The couple said Elijah is getting better every day. They thanked the hospital and Netcare911 for their dedication through the ordeal.

How to perform CPR

According to National Health Service (NHS) UK, CPR on adults should be done as follows:

• ADULTS

Place the heel of your hand on the centre of the chest, and the other hand on top and press down at a steady rate of 100 to 120 compressions per minute.

After every 30 chest compressions, give two rescue breaths.

Tilt the person’s head and lift the chin up and pinch the person’s nose. Seal your mouth over their mouth and blow steadily and firmly into their mouth for about one second. Check that their chest rises. Give two rescue breaths.

Continue with cycles of 30 chest compressions and two rescue breaths until they begin to recover or emergency help arrives.

• CHILDREN OVER ONE YEAR OLD

Open the child’s airway by placing one hand on the child’s forehead and tilting their head back and lifting the chin.

Remove any visible obstructions from the mouth and nose.
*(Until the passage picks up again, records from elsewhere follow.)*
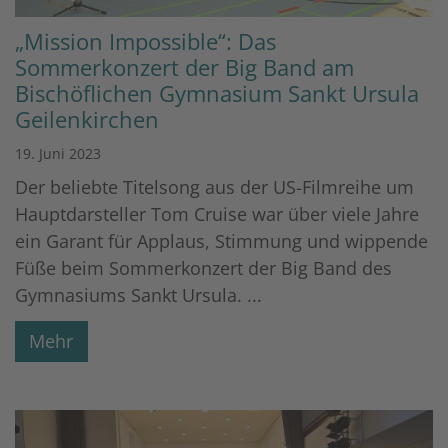
„Mission Impossible“: Das
Sommerkonzert der Big Band am
Bischöflichen Gymnasium Sankt Ursula
Geilenkirchen
19. Juni 2023
Der beliebte Titelsong aus der US-Filmreihe um
Hauptdarsteller Tom Cruise war über viele Jahre
ein Garant für Applaus, Stimmung und wippende
Füße beim Sommerkonzert der Big Band des
Gymnasiums Sankt Ursula. ...
Mehr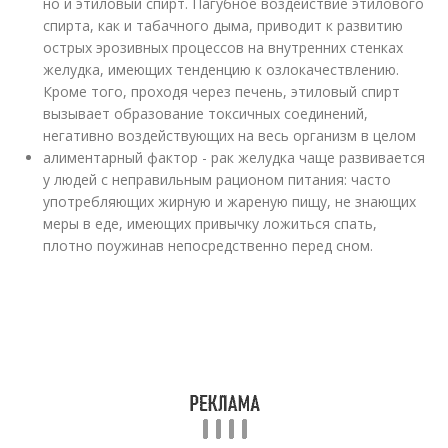
но и этиловый спирт. Пагубное воздействие этилового
спирта, как и табачного дыма, приводит к развитию
острых эрозивных процессов на внутренних стенках
желудка, имеющих тенденцию к озлокачествлению.
Кроме того, проходя через печень, этиловый спирт
вызывает образование токсичных соединений,
негативно воздействующих на весь организм в целом
алиментарный фактор - рак желудка чаще развивается
у людей с неправильным рационом питания: часто
употребляющих жирную и жареную пищу, не знающих
меры в еде, имеющих привычку ложиться спать,
плотно поужинав непосредственно перед сном.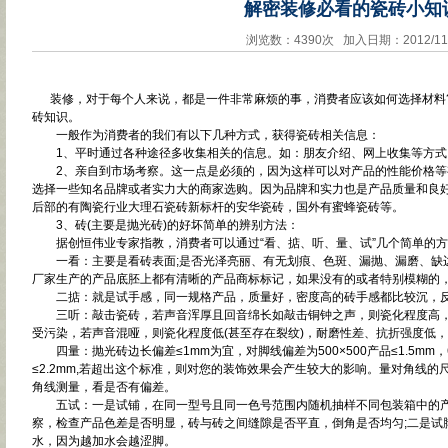
解密装修必看的瓷砖小知
浏览数：4390次 加入日期：2012/11
装修，对于每个人来说，都是一件非常麻烦的事，消费者应该如何选择材料
砖知识。
一般作为消费者的我们有以下几种方式，获得瓷砖相关信息：
1、平时通过各种途径多收集相关的信息。如：朋友介绍、网上收集等方式
2、亲自到市场考察。这一点是必须的，因为这样可以对产品的性能价格等
选择一些知名品牌或者实力大的商家选购。因为品牌和实力也是产品质量和良好
后部的有陶瓷行业大理石瓷砖新标杆的安华瓷砖，国外有蜜蜂瓷砖等。
3、砖(主要是抛光砖)的好坏简单的辨别方法：
据创恒伟业专家指教，消费者可以通过“看、掂、听、量、试”几个简单的方
一看：主要是看砖表面;是否光泽亮丽、有无划痕、色斑、漏抛、漏磨、缺
厂家生产的产品底胚上都有清晰的产品商标标记，如果没有的或者特别模糊的，
二掂：就是试手感，同一规格产品，质量好，密度高的砖手感都比较沉，反
三听：敲击瓷砖，若声音浑厚且回音绵长如敲击铜钟之声，则瓷化程度高，
受污染，若声音混哑，则瓷化程度低(甚至存在裂纹)，耐磨性差、抗折强度低
四量：抛光砖边长偏差≤1mm为宜，对脚线偏差为500×500产品≤1.5mm，600×
≤2.2mm,若超出这个标准，则对您的装饰效果会产生较大的影响。量对角线
角线测量，看是否有偏差。
五试：一是试铺，在同一型号且同一色号范围内随机抽样不同包装箱中的产
察，检查产品色差是否明显，砖与砖之间缝隙是否平直，倒角是否均匀;二是试
水，因为越加水会越涩脚。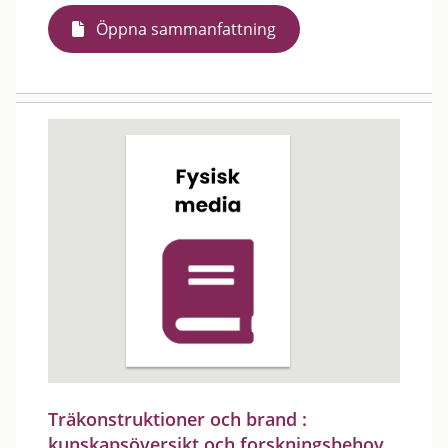
Öppna sammanfattning
Träkonstruktioner och brand :
kunskapsöversikt och forskningsbehov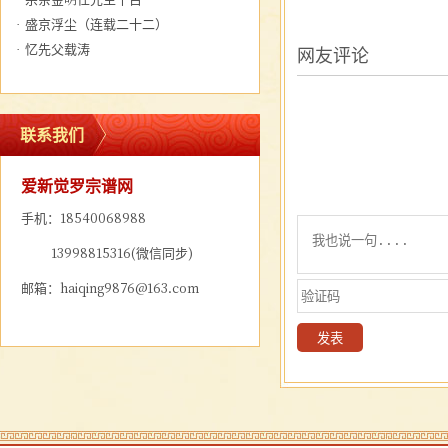
·
盛京浮尘（连载二十二）
·
忆先父载涛
网友评论
联系我们
爱新觉罗宗谱网
手机：18540068988
13998815316(微信同步)
邮箱：haiqing9876@163.com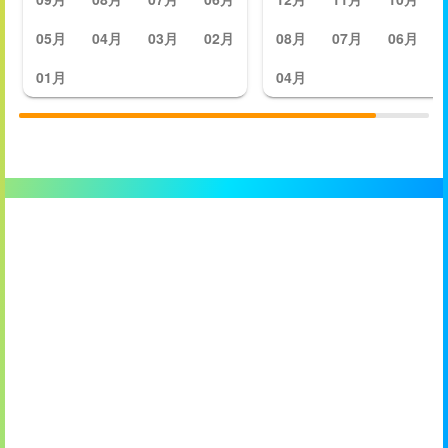
05月
04月
03月
02月
08月
07月
06月
01月
04月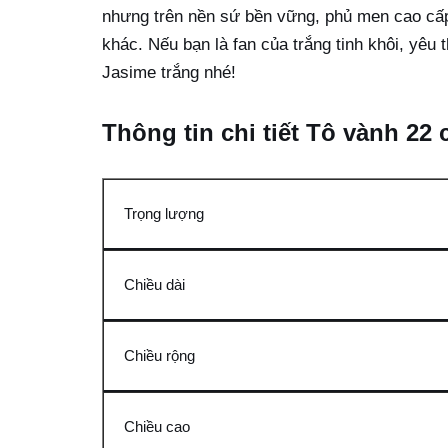
nhưng trên nền sứ bền vững, phủ men cao cấp
khác. Nếu bạn là fan của trắng tinh khôi, yêu
Jasime trắng nhé!
Thông tin chi tiết Tô vành 22
Trọng lượng
Chiều dài
Chiều rộng
Chiều cao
Pinch their nose. Seal your mouth over theirs and blow steadily, checking that their chest rises. Give five initial rescue breaths.

Place the heel of one hand on the centre of their chest and push down.

After every 30 chest compressions at a rate of 100 to 120 per minute, give two breaths.

Continue with cycles of 30 chest compressions and two rescue breaths until they begin to recover or emergency help arrives.